Recession concerns fuel stock sell-off
While execs have collectively acknowledged that inflation is higher than they would like, it's unlikely that they will include a recession in their financial outlooks as long as top-line sales remain strong.
Nevertheless, recession concerns are in the air as business leaders gather once again in Davos.
With the S&P 500 down about 19% from its Jan. 3 peak, the market is effectively pricing in a 60% to 75% chance of a recession, according to new analysis from Truist co-chief investment officer Keith Lerner.
The sell-off in markets has been widespread, too.
The Nasdaq Composite has fallen deeper into a bear market, with the tech-heavy index down 30% from its record high on Nov. 19, 2021 — led by declines in household names like Netflix and Amazon. While the Dow Jones Industrial Average hasn't joined its friends in bear market territory, the index is still in a correction, or down 10% from its highs.

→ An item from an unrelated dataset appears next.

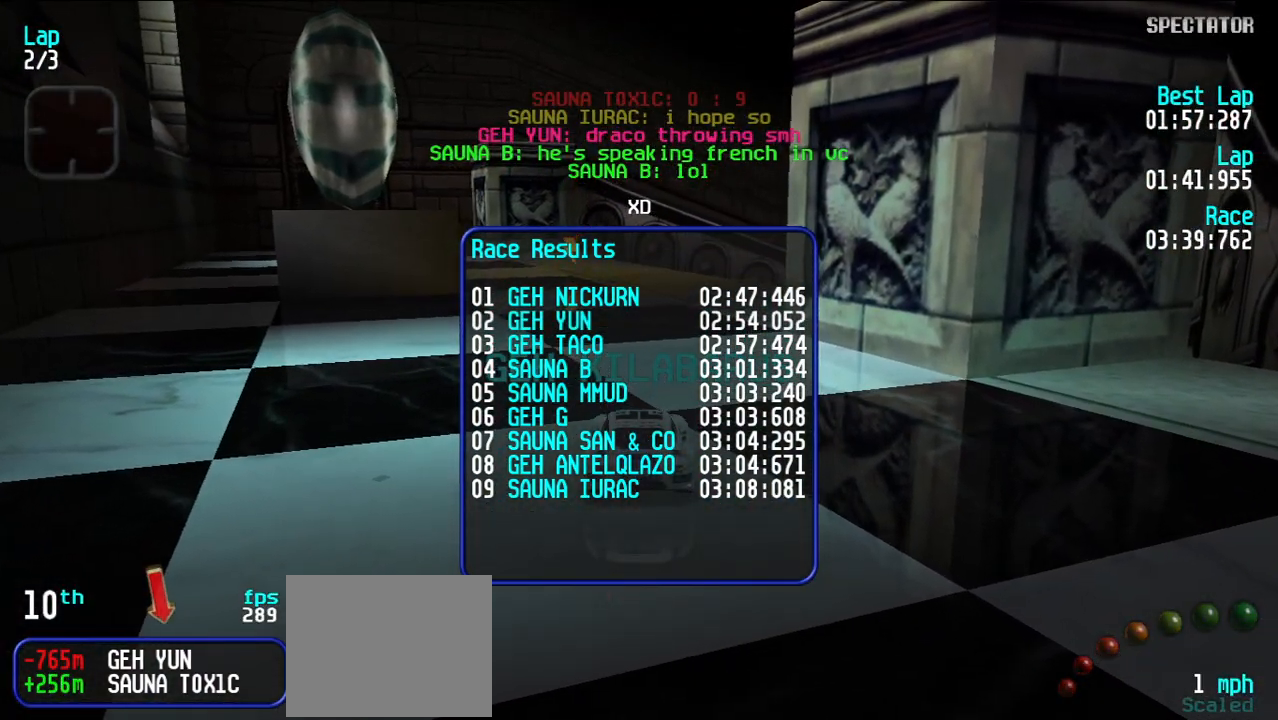
{"keys": ["d"], "events": []}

HPE shares have also been swept up into the tech downdraft despite reporting impressive 20% order growth back in March and lifting full-year profit guidance. Shares are down 16% in the past three months, bringing the stock price below book value, per Yahoo Finance Plus data.
Neri believes the stock price doesn't reflect his company's lucrative pivot to selling products as a service.
“When the Street looks at our stock, obviously it’s been discounted by some of the parts — but by any metric you use, whether its multiple of Ebitda or multiple of free cash flow, we are discounted,” he said, adding: “I believe as we deliver on our commitments we gave to the street last year in October, this is going to turn around.”